▸ Source records
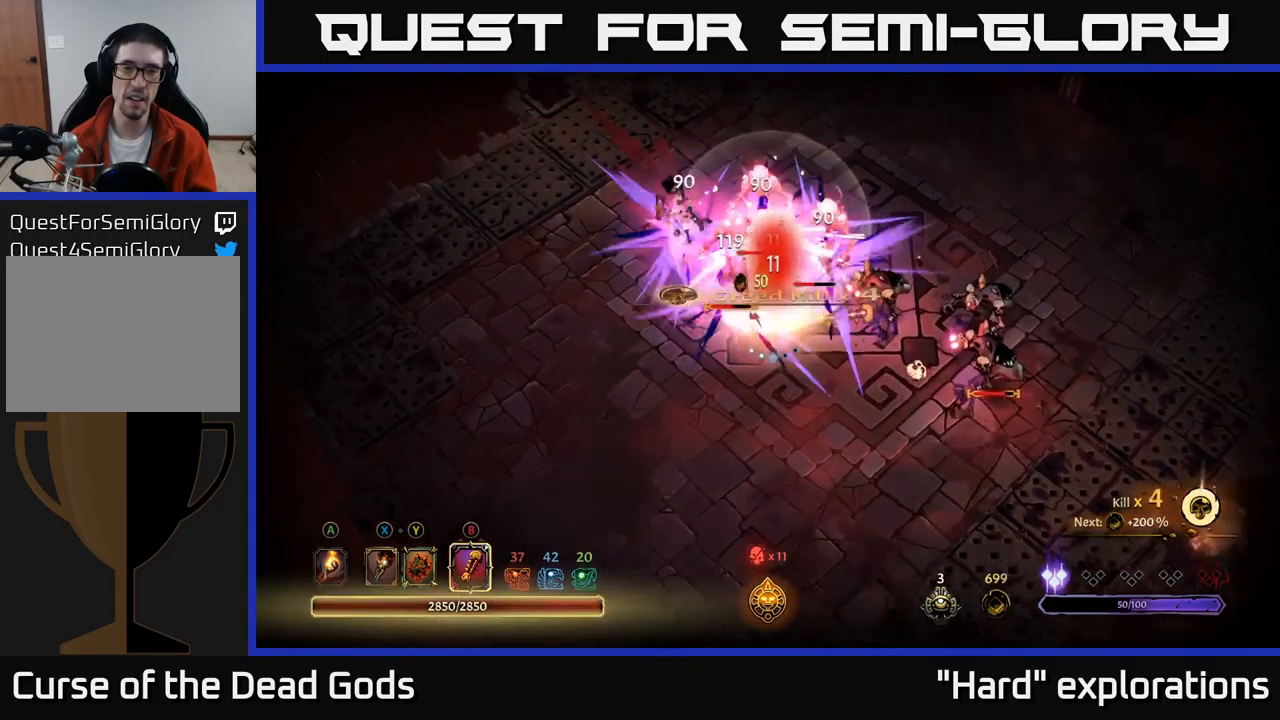
{"buttons": [], "left_stick": "down-left", "right_stick": "center", "events": [[67, "left_stick", "left"], [117, "left_stick", "down-left"], [200, "R2", "down"], [334, "R2", "up"]]}
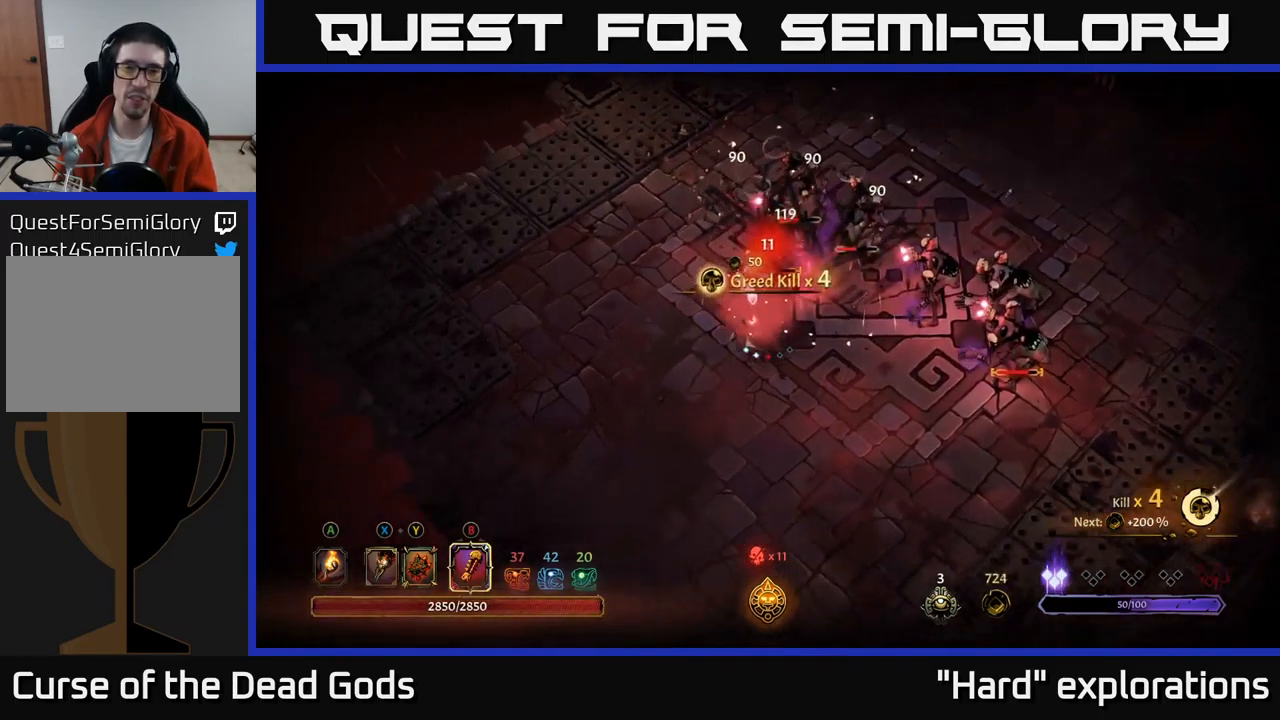
{"buttons": [], "left_stick": "down", "right_stick": "center", "events": [[67, "R2", "down"], [217, "R2", "up"], [417, "left_stick", "down"]]}
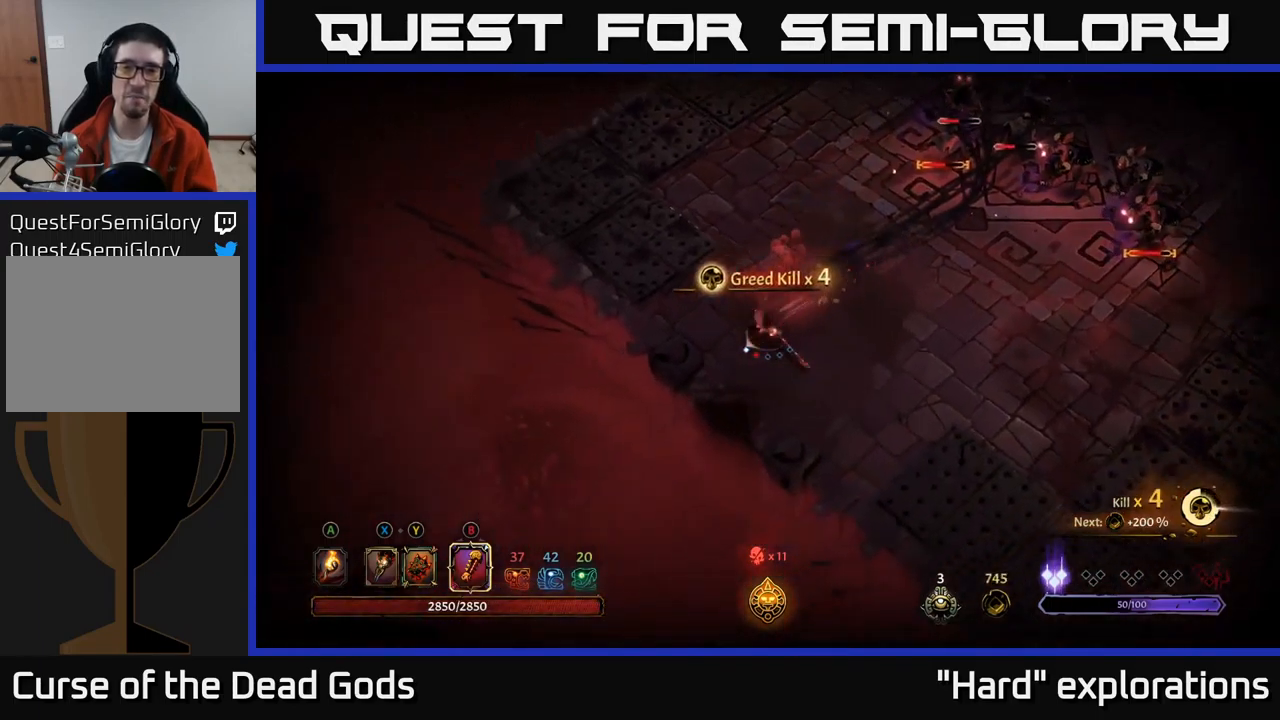
{"buttons": [], "left_stick": "up-right", "right_stick": "center", "events": [[117, "left_stick", "down-right"], [217, "left_stick", "right"], [400, "left_stick", "up-right"]]}
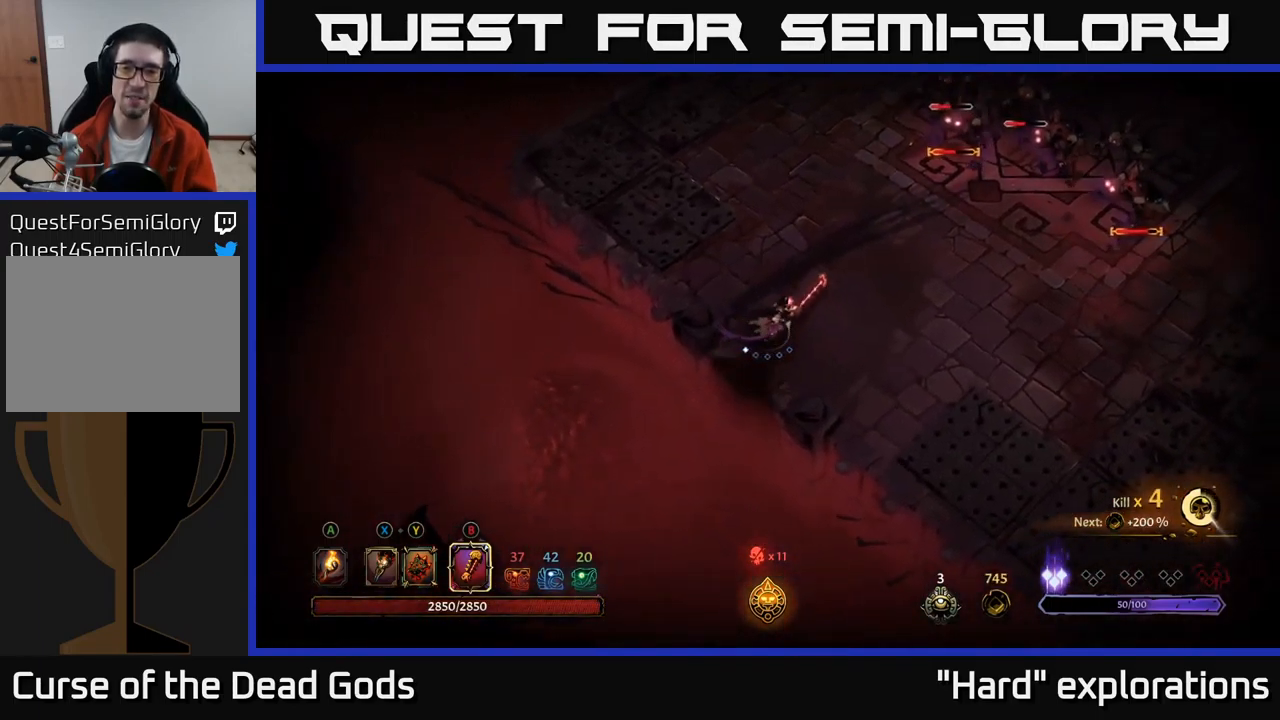
{"buttons": [], "left_stick": "down", "right_stick": "center", "events": [[167, "left_stick", "center"], [484, "left_stick", "down"]]}
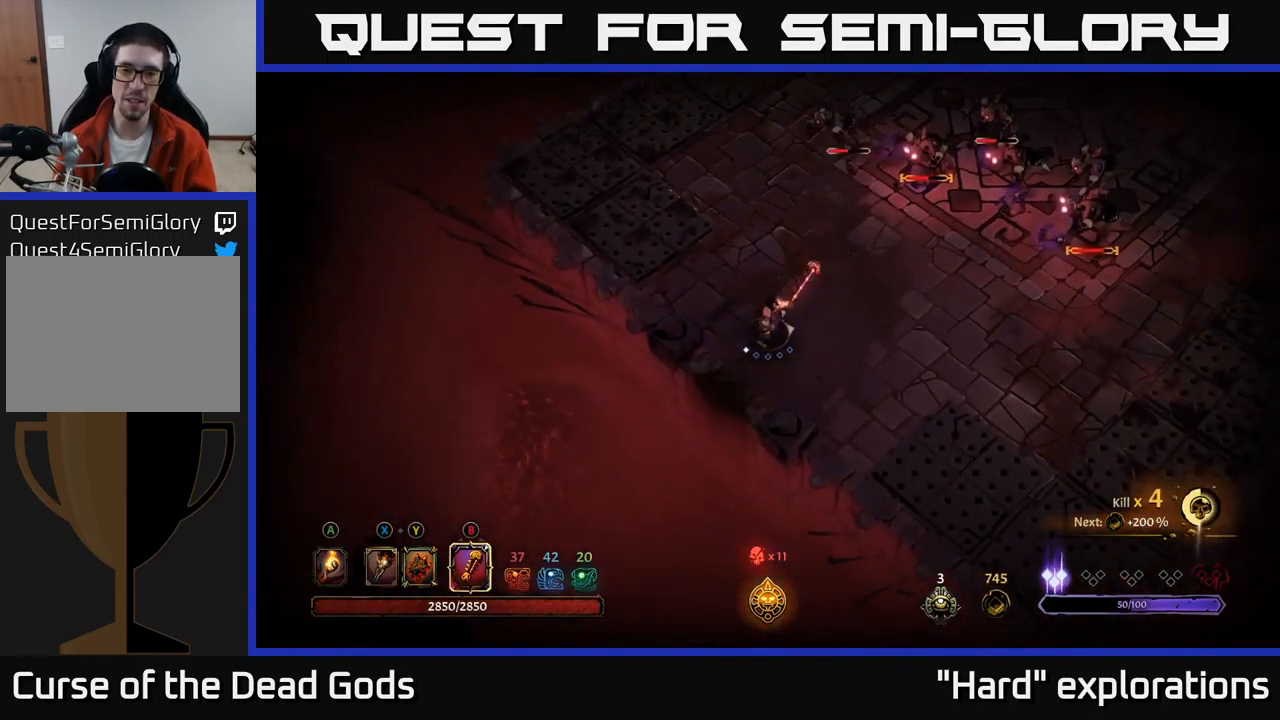
{"buttons": [], "left_stick": "down-right", "right_stick": "center", "events": [[134, "left_stick", "down-right"]]}
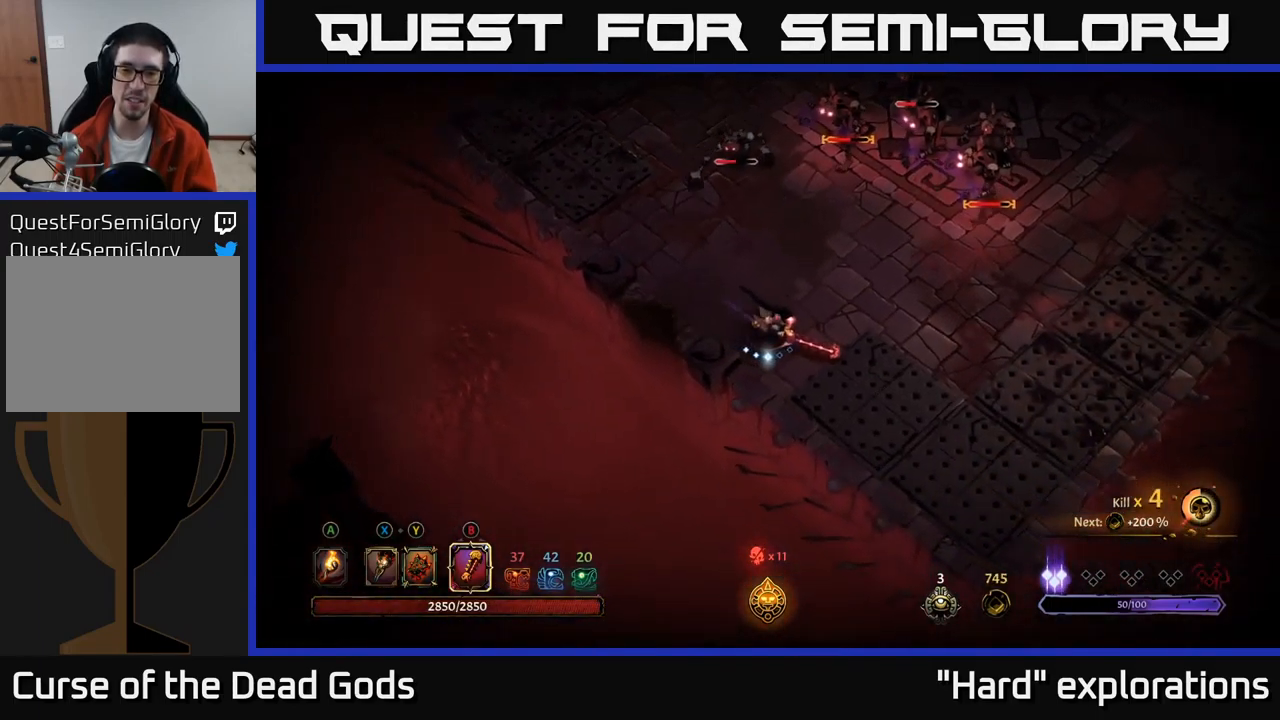
{"buttons": ["B"], "left_stick": "up-right", "right_stick": "center", "events": [[67, "B", "down"], [84, "left_stick", "up-right"]]}
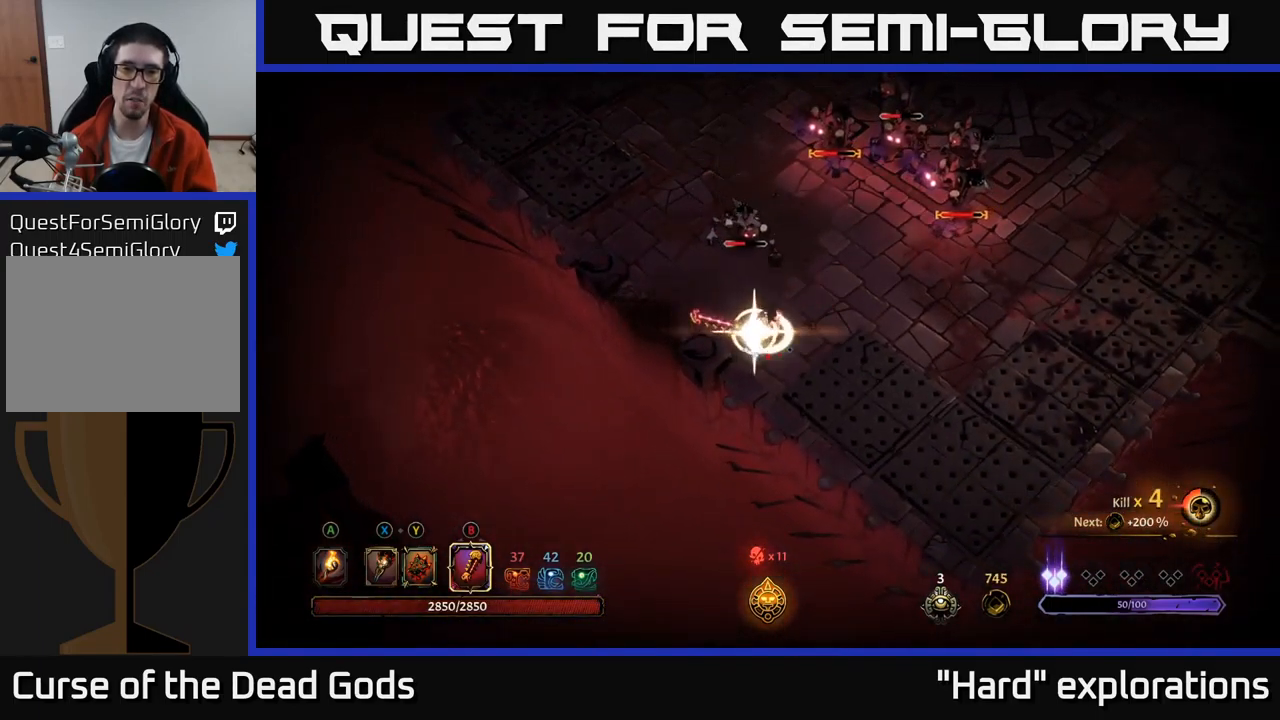
{"buttons": [], "left_stick": "up-right", "right_stick": "center", "events": [[50, "B", "up"]]}
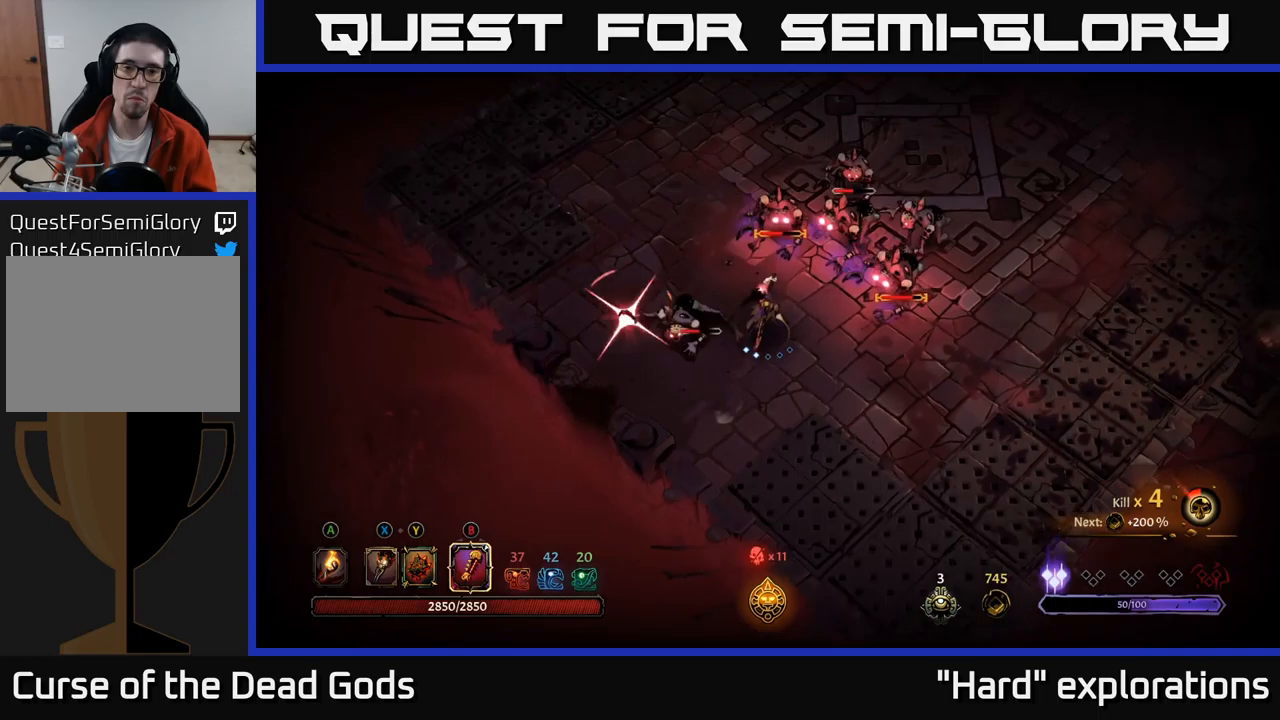
{"buttons": [], "left_stick": "up-right", "right_stick": "center", "events": []}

▸ Problem
Show all lines above containing "down".

▸ Your solution
{"buttons": [], "left_stick": "down-left", "right_stick": "center", "events": [[67, "left_stick", "left"], [117, "left_stick", "down-left"], [200, "R2", "down"], [334, "R2", "up"]]}
{"buttons": [], "left_stick": "down", "right_stick": "center", "events": [[67, "R2", "down"], [217, "R2", "up"], [417, "left_stick", "down"]]}
{"buttons": [], "left_stick": "up-right", "right_stick": "center", "events": [[117, "left_stick", "down-right"], [217, "left_stick", "right"], [400, "left_stick", "up-right"]]}
{"buttons": [], "left_stick": "down", "right_stick": "center", "events": [[167, "left_stick", "center"], [484, "left_stick", "down"]]}
{"buttons": [], "left_stick": "down-right", "right_stick": "center", "events": [[134, "left_stick", "down-right"]]}
{"buttons": ["B"], "left_stick": "up-right", "right_stick": "center", "events": [[67, "B", "down"], [84, "left_stick", "up-right"]]}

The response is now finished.